In short, I want to enable “create_graph” when doing loss.backward() while using torch.nn layers, such that I can do param.backward() to get the gradient of the final weights w.r.t a hyper parameter.

In details, I am implementing an algorithm to solve a bilevel problem (two nested problems). One can look at the parameters optimised in the inner one as the weights of a torch.nn based model, while the parameters of the outer problem as the hyper parameters. I want to optimise both with gradient descent. Thus, to do one update on the hyper parameters, I need the gradient of the model’s weights (after being trained) with respect to these hyper parameters. This is because the loss function related to the hyper parameters optimisation is a function of the trained model weights.

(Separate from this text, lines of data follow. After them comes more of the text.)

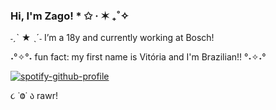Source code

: ### Hi, I'm Zago! * ✩ ‧ ✶ ₊˚✧

˗ˏˋ ★ ˎˊ˗ I’m a 18y and currently working at Bosch!


˖°✧°˖ fun fact: my first name is Vitória and I'm Brazilian!! °˖✧˖° 



[![spotify-github-profile](https://spotify-github-profile.kittinanx.com/api/view?uid=oa6t21miva2ezjd5bh4eydtu7&cover_image=true&theme=default&show_offline=false&background_color=121212&interchange=true&bar_color=b14e6c&bar_color_cover=true)](https://spotify-github-profile.vercel.app/api/view?uid=oa6t21miva2ezjd5bh4eydtu7&redirect=true)



૮ ˙Ⱉ˙ ა rawr!
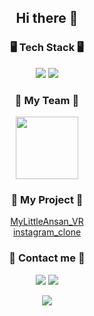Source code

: <h2 align="center">
Hi there 👋
  </div>

  
<h3 align="center">🖥️ Tech Stack 🖥️ </h3>

<div align="center">
<!--<a href="이름-색상" target="_blank"><img src="https://img.shields.io/badge/이름-배경색?style=flat-square&logo=이름&logoColor=로고색상"/></a>-->
<a href="Unity-FFFFFF" target="_blank"><img src="https://img.shields.io/badge/Unity-181717?style=flat-square&logo=unity&logoColor=white"/></a>
<a href="Csharp-512BD4" target="_blank"><img src="https://img.shields.io/badge/C%23-239120?style=for-the-badge&logo=c-sharp&logoColor=white"/></a>
</div>


<div align="center">
  <h3 align="center">🤩 My Team 🤩  </h3>
  <a href="https://github.com/DevNeo-org"><img src="https://avatars.githubusercontent.com/u/165911167?s=400&u=10e46d5aef9ee49e1ef4b04b1d5c7a2247b068b0&v=4" width = "100"/></a>

  </div>

  <div align="center">
  <h3 align="center">🐾 My Project 🐾  </h3>

  [MyLittleAnsan_VR](https://github.com/DevNeo-org/2024_MyLittleAnsan_VR.git)   
  [instagram_clone](https://github.com/knhooo/instagram.git)

  </div>
  
<h3 align="center">🔗 Contact me 🔗 </h3>
  </div>
  <p align="center">
  <a href="https://github.com/knhooo"><img src="https://img.shields.io/badge/github-181717?style=flat-square&logo=github&logoColor=white"/></a>
  <a href="mailto:knh000125@gmail.com"><img src="https://img.shields.io/badge/Gmail-d14836?style=flat-square&logo=Gmail&logoColor=white&link=kimhyein7110@gmail.com"/></a>
</p>

<p align="center">
  <a href="https://hits.seeyoufarm.com"><img src="https://hits.seeyoufarm.com/api/count/incr/badge.svg?url=https%3A%2F%2Fgithub.com%2Fhyeinisfree&count_bg=%2341B883&title_bg=%23CDC2C2&icon=github.svg&icon_color=%23E7E7E7&title=hits&edge_flat=false"/></a>
</p>

<!--![Top Langs](https://github-readme-stats.vercel.app/api/top-langs/?username=knhooo&layout=compact)-->
<!--[![Solved.ac Profile](http://mazassumnida.wtf/api/v2/generate_badge?boj=knh000125)](https://solved.ac/knh000125/)-->



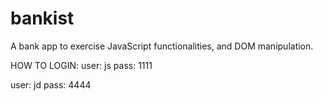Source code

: # bankist
A bank app to exercise JavaScript functionalities, and DOM manipulation.

HOW TO LOGIN:
user: js
pass: 1111

user: jd
pass: 4444
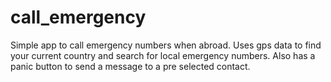 # call_emergency
Simple app to call emergency numbers when abroad. Uses gps data to find your current country and search for local emergency numbers. Also has a panic button to send a message to a pre selected contact.
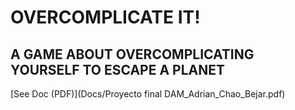 # OVERCOMPLICATE IT!
## A GAME ABOUT OVERCOMPLICATING YOURSELF TO ESCAPE A PLANET
[See Doc (PDF)](Docs/Proyecto final DAM_Adrian_Chao_Bejar.pdf)
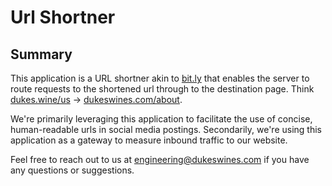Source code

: # Url Shortner

## Summary
This application is a URL shortner akin to [bit.ly](bit.ly) that enables the server to route requests to the shortened url through to the destination page. Think [dukes.wine/us](dukes.wine/us) &rarr; [dukeswines.com/about](dukeswines.com/about).

We're primarily leveraging this application to facilitate the use of concise, human-readable urls in  social media postings. Secondarily, we're using this application as a gateway to measure inbound traffic to our website.

Feel free to reach out to us at [engineering@dukeswines.com](engineering@dukeswines.com) if you have any questions or suggestions.
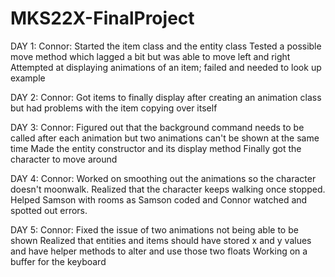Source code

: # MKS22X-FinalProject
DAY 1:
Connor:
Started the item class and the entity class
Tested a possible move method which lagged a bit but was able to move left and right
Attempted at displaying animations of an item; failed and needed to look up example

DAY 2:
Connor:
Got items to finally display after creating an animation class but had problems with the item copying over itself

DAY 3:
Connor:
Figured out that the background command needs to be called after each animation but two animations can't be shown at the same 
time
Made the entity constructor and its display method
Finally got the character to move around 

DAY 4:
Connor:
Worked on smoothing out the animations so the character doesn't moonwalk. Realized that the character keeps walking once 
stopped.
Helped Samson with rooms as Samson coded and Connor watched and spotted out errors.

DAY 5:
Connor:
Fixed the issue of two animations not being able to be shown
Realized that entities and items should have stored x and y values and have helper methods to alter and use those two floats
Working on a buffer for the keyboard
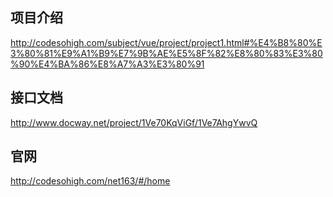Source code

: ## 项目介绍

http://codesohigh.com/subject/vue/project/project1.html#%E4%B8%80%E3%80%81%E9%A1%B9%E7%9B%AE%E5%8F%82%E8%80%83%E3%80%90%E4%BA%86%E8%A7%A3%E3%80%91



## 接口文档

http://www.docway.net/project/1Ve70KqViGf/1Ve7AhgYwvQ



## 官网

http://codesohigh.com/net163/#/home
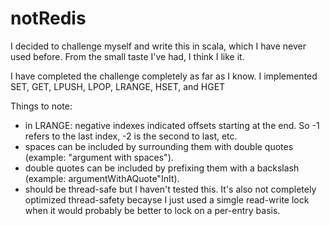# notRedis
I decided to challenge myself and write this in scala, which I have never used before. From the small taste I've had, I think I like it.


I have completed the challenge completely as far as I know. I implemented SET, GET, LPUSH, LPOP, LRANGE, HSET, and HGET

Things to note:

- in LRANGE: negative indexes indicated offsets starting at the end. So -1 refers to the last index, -2 is the second to last, etc.
- spaces can be included by surrounding them with double quotes (example: "argument with spaces").
- double quotes can be included by prefixing them with a backslash (example: argumentWithAQuote\"InIt).
- should be thread-safe but I haven't tested this. It's also not completely optimized thread-safety becayse I just used a simgle read-write lock when it would probably be better to lock on a per-entry basis.
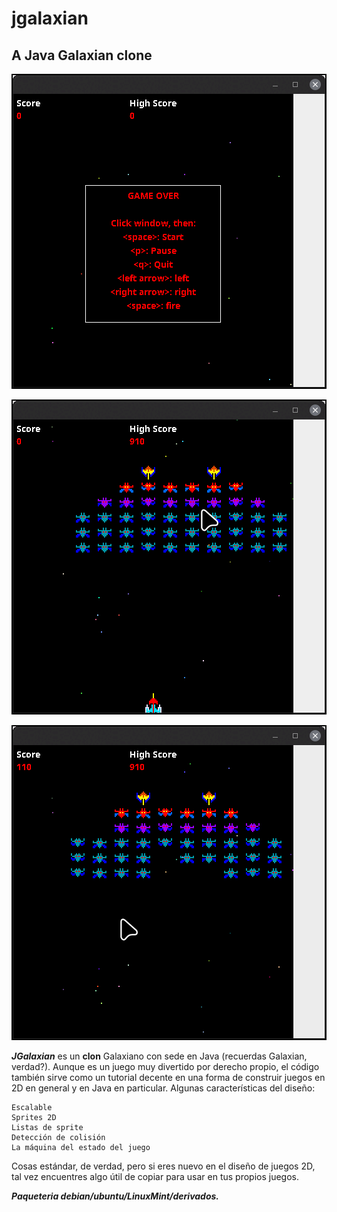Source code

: # jgalaxian
## A Java Galaxian clone 

![Screenshots jGalaxin 1 ](https://github.com/javiermisol/jgalaxian/blob/main/jGalaxian_001.png)

![Screenshots jGalaxin 2 ](https://github.com/javiermisol/jgalaxian/blob/main/jGalaxian_002.png)

![Screenshots jGalaxin 3 ](https://github.com/javiermisol/jgalaxian/blob/main/jGalaxian_003.png)


***JGalaxian*** es un **clon** Galaxiano con sede en Java (recuerdas Galaxian, verdad?). Aunque es un juego muy divertido por derecho propio, el código también sirve como un tutorial decente en una forma de construir juegos en 2D en general y en Java en particular. Algunas características del diseño:

    Escalable
    Sprites 2D
    Listas de sprite
    Detección de colisión
    La máquina del estado del juego

Cosas estándar, de verdad, pero si eres nuevo en el diseño de juegos 2D, tal vez encuentres algo útil de copiar para usar en tus propios juegos.

***Paqueteria debian/ubuntu/LinuxMint/derivados.***
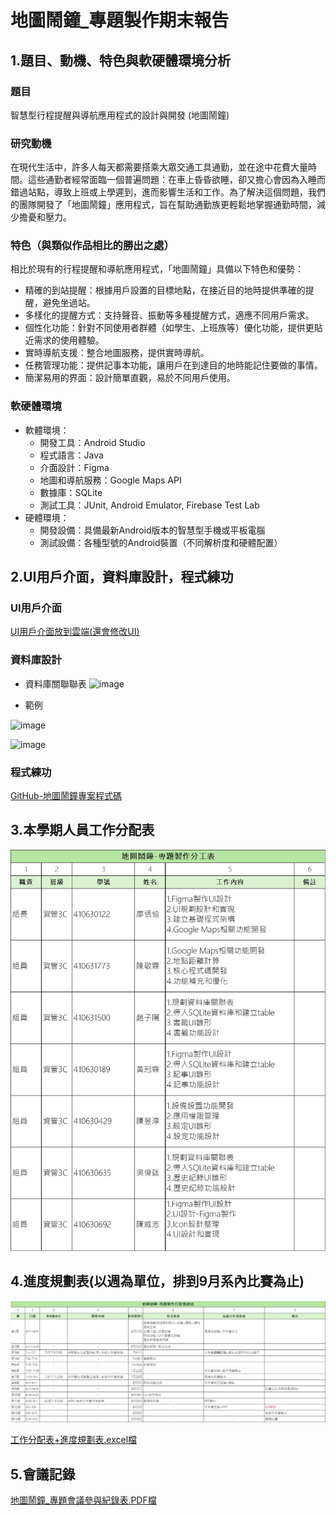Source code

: # 地圖鬧鐘_專題製作期末報告

## 1.題目、動機、特色與軟硬體環境分析

### 題目
智慧型行程提醒與導航應用程式的設計與開發 (地圖鬧鐘)

### 研究動機
在現代生活中，許多人每天都需要搭乘大眾交通工具通勤，並在途中花費大量時間。這些通勤者經常面臨一個普遍問題：在車上昏昏欲睡，卻又擔心會因為入睡而錯過站點，導致上班或上學遲到，進而影響生活和工作。為了解決這個問題，我們的團隊開發了「地圖鬧鐘」應用程式，旨在幫助通勤族更輕鬆地掌握通勤時間，減少擔憂和壓力。

### 特色（與類似作品相比的勝出之處）
相比於現有的行程提醒和導航應用程式，「地圖鬧鐘」具備以下特色和優勢：

* 精確的到站提醒：根據用戶設置的目標地點，在接近目的地時提供準確的提醒，避免坐過站。
* 多樣化的提醒方式：支持聲音、振動等多種提醒方式，適應不同用戶需求。
* 個性化功能：針對不同使用者群體（如學生、上班族等）優化功能，提供更貼近需求的使用體驗。
* 實時導航支援：整合地圖服務，提供實時導航。
* 任務管理功能：提供記事本功能，讓用戶在到達目的地時能記住要做的事情。
* 簡潔易用的界面：設計簡單直觀，易於不同用戶使用。

### 軟硬體環境
* 軟體環境：
  * 開發工具：Android Studio
  * 程式語言：Java
  * 介面設計：Figma
  * 地圖和導航服務：Google Maps API
  * 數據庫：SQLite
  * 測試工具：JUnit, Android Emulator, Firebase Test Lab
* 硬體環境：
  * 開發設備：具備最新Android版本的智慧型手機或平板電腦
  * 測試設備：各種型號的Android裝置（不同解析度和硬體配置）

## 2.UI用戶介面，資料庫設計，程式練功

### UI用戶介面
[UI用戶介面放到雲端(還會修改UI)](https://drive.google.com/drive/folders/1tyusIz1KbgHbAn_UxgP6zefwjknAL8Zb?usp=drive_link)

### 資料庫設計
* 資料庫關聯聯表
![image](https://hackmd.io/_uploads/BJ2KHGdSA.png)

* 範例


![image](https://hackmd.io/_uploads/SkVHuM_B0.png)

![image](https://hackmd.io/_uploads/ByVK_f_HC.png)



### 程式練功
[GitHub-地圖鬧鐘專案程式碼](https://github.com/TandyLiao/Map_clock_API34)


## 3.本學期人員工作分配表
![image](https://github.com/TandyLiao/Final_report/blob/master/picture/work.jpg)


## 4.進度規劃表(以週為單位，排到9月系內比賽為止)
![image](https://github.com/TandyLiao/Final_report/blob/master/picture/schedule.jpg)


[工作分配表+進度規劃表.excel檔](https://docs.google.com/spreadsheets/d/1MiM2Hbb8UABczeX4zS8725r9vvnaXdFo/edit?usp=drive_link&ouid=107554936465922559108&rtpof=true&sd=true)

## 5.會議記錄
[地圖鬧鐘_專題會議參與紀錄表.PDF檔](https://drive.google.com/file/d/1kUqQa9KYKQhR89GirDJRybqFtF1XZ5Cs/view)
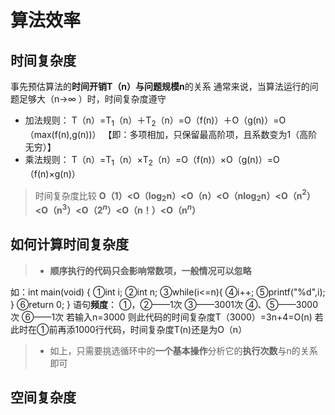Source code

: 

# 算法效率
## 时间复杂度
事先预估算法的**时间开销T（n）**与**问题规模n**的关系
通常来说，当算法运行的问题足够大（n→$\infty$ ）时，时间复杂度遵守
- 加法规则：
 T（n）=T$_1$（n）＋T$_2$（n）=O（f(n)）＋O（g(n)）=O（max(f(n),g(n))）
【即：多项相加，只保留最高阶项，且系数变为1（高阶无穷）】
- 乘法规则：
T（n）=T$_1$（n）$×$T$_2$（n）=O（f(n)）×O（g(n)）=O（f(n)×g(n)）

>时间复杂度比较
>**O（1）<O（log$_2$n）<O（n）<O（nlog$_2$n）<O（n$^2$）<O（n$^3$）<O（2$^n$）<O（n！）<O（n$^n$）**

## 如何计算时间复杂度
>- **顺序执行的代码只会影响常数项，一般情况可以忽略**

如：int main(void)
{
①int i;
②int n;
③while(i<=n){
④i++;
⑤printf("%d",i);
}
⑥return 0;
}
语句**频度**：
①，②——1次
③——3001次
④、⑤——3000次
⑥——1次
若输入n=3000
则此代码的时间复杂度T（3000）=3n+4=O(n)
若此时在①前再添1000行代码，时间复杂度T(n)还是为O（n）

>- 如上，只需要挑选循环中的**一个基本操作**分析它的**执行次数**与n的关系即可


## 空间复杂度

<!--stackedit_data:
eyJoaXN0b3J5IjpbMTY3ODE1NzM2MCwxMTkzMzk0MDgyLC05OD
YwNTE4MjFdfQ==
-->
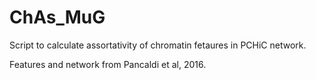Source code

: # ChAs_MuG

Script to calculate assortativity of chromatin fetaures in PCHiC network. 

Features and network from Pancaldi et al, 2016. 
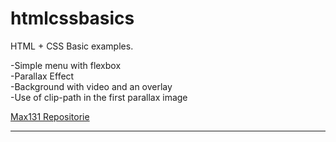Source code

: # htmlcssbasics
HTML + CSS Basic examples.  
  
  
-Simple menu with flexbox  
-Parallax Effect  
-Background with video and an overlay  
-Use of clip-path in the first parallax image  
  
  
[Max131 Repositorie](https://github.com/Max131/htmlcssbasics)
*****

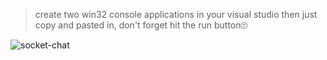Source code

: > create two win32 console applications in your visual studio then just copy and pasted in, don't forget hit the run button🙄

![socket-chat](http://blog.feihao.me/images/socket-chat.png)
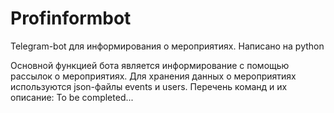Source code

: # Profinformbot
Telegram-bot для информирования о мероприятиях. Написано на python

Основной функцией бота является информирование с помощью рассылок о мероприятиях. Для хранения данных о мероприятиях используются json-файлы events и users.
Перечень команд и их описание:
To be completed...
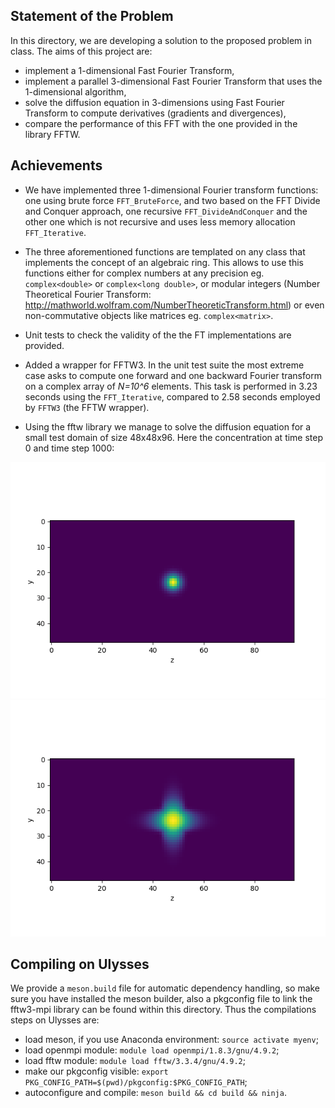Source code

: 
## Statement of the Problem

In this directory, we are developing a solution to the proposed problem in class.
The aims of this project are:

- implement a 1-dimensional Fast Fourier Transform,
- implement a parallel 3-dimensional Fast Fourier Transform that uses the 1-dimensional
algorithm,
- solve the diffusion equation in 3-dimensions using Fast Fourier Transform to compute
derivatives (gradients and divergences),
- compare the performance of this FFT with the one provided in the library FFTW.

## Achievements

- We have implemented three 1-dimensional Fourier transform functions:
one using brute force `FFT_BruteForce`, and two based on the 
FFT Divide and Conquer approach,
one recursive `FFT_DivideAndConquer` and the other one which 
is not recursive and uses less memory allocation `FFT_Iterative`.

- The three aforementioned functions are templated on any class 
that implements the concept of an algebraic ring. 
This allows to use this functions either for complex numbers 
at any precision eg. `complex<double>` or `complex<long double>`,
or modular integers (Number Theoretical Fourier Transform: 
http://mathworld.wolfram.com/NumberTheoreticTransform.html)
or even non-commutative objects like matrices eg. `complex<matrix>`.

- Unit tests to check the validity of the the FT implementations are provided.

- Added a wrapper for FFTW3. In the unit test suite the most 
extreme case asks to compute one forward and one backward Fourier transform
on a complex array of *N=10^6* elements.
This task is performed in 3.23 seconds using the `FFT_Iterative`,
compared to 2.58 seconds employed by `FFTW3` (the FFTW wrapper).

- Using the fftw library we manage to solve the diffusion equation for
a small test domain of size 48x48x96. Here the concentration at
time step 0 and time step 1000:

![](./assets/t0.png)
![](./assets/t1000.png)

## Compiling on Ulysses

We provide a `meson.build` file for automatic dependency handling,
so make sure you have installed the meson builder,
also a pkgconfig file to link the fftw3-mpi library can be found within
this directory. Thus the compilations steps on Ulysses are:

- load meson, if you use Anaconda environment: `source activate myenv`;
- load openmpi module: `module load openmpi/1.8.3/gnu/4.9.2`;
- load fftw module: `module load fftw/3.3.4/gnu/4.9.2`;
- make our pkgconfig visible: `export PKG_CONFIG_PATH=$(pwd)/pkgconfig:$PKG_CONFIG_PATH`;
- autoconfigure and compile: `meson build && cd build && ninja`.


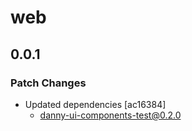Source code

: # web

## 0.0.1

### Patch Changes

- Updated dependencies [ac16384]
  - danny-ui-components-test@0.2.0

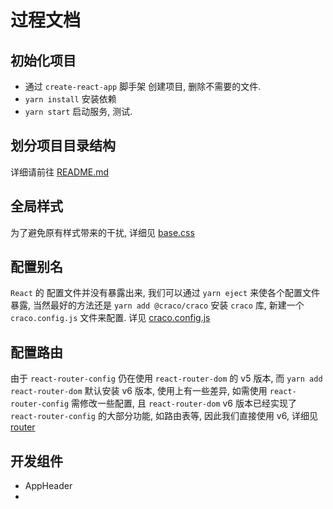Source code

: # 过程文档

## 初始化项目

- 通过 `create-react-app` 脚手架 创建项目, 删除不需要的文件.
- `yarn install` 安装依赖
- `yarn start` 启动服务, 测试.

## 划分项目目录结构

详细请前往 [README.md](./README.md)

## 全局样式

为了避免原有样式带来的干扰, 详细见 [base.css](./src/assets/css/base.css)

## 配置别名

`React` 的 配置文件并没有暴露出来, 我们可以通过 `yarn eject` 来使各个配置文件暴露, 当然最好的方法还是 `yarn add @craco/craco` 安装 `craco` 库, 新建一个 `craco.config.js` 文件来配置. 详见 [craco.config.js](./craco.config.js)

## 配置路由

由于 `react-router-config` 仍在使用 `react-router-dom` 的 v5 版本, 而 `yarn add react-router-dom` 默认安装 v6 版本, 使用上有一些差异, 如需使用 `react-router-config` 需修改一些配置, 且 `react-router-dom` v6 版本已经实现了 `react-router-config` 的大部分功能, 如路由表等, 因此我们直接使用 v6, 详细见 [router](./src/router/index.jsx)

## 开发组件

- AppHeader
- 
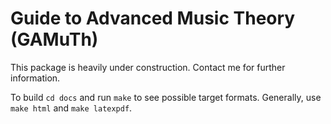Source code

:# Guide to Advanced Music Theory (GAMuTh)

This package is heavily under construction.
Contact me for further information.

To build `cd docs` and run `make` to see possible target formats. Generally, use `make html` and `make latexpdf`.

The problem is that even when I set (create_graph = True) when I backward the inner loss, optimizer.step() performs in-place updates, so the graph cannot be created. Similarly when replacing optimizer.step() with manually doing the updates on the model weights, as it is still in-place updates:

```
for name, param in model.named_parameters():
param.data =param.data - param.grad
```

A simplified code of what I want to do:

```
for t in range(OUT_MAX_ITR):
model.train()
for i in range(IN_MAX_ITR):
optimizer.zero_grad()
outputs = model(xtr)
loss = compute_loss(outputs)
loss.backward(create_graph=True)
optimizer.step()
theta.grad = None
out_loss = function_of_model_weights()
out_loss.backward()
update_theta(theta, theta.grad)
```

Here theta is the hyper parameter to be optimised.

Is there a way or a work around in torch to do that second order differentiation (or bilevel optimisation) when working with torch.nn?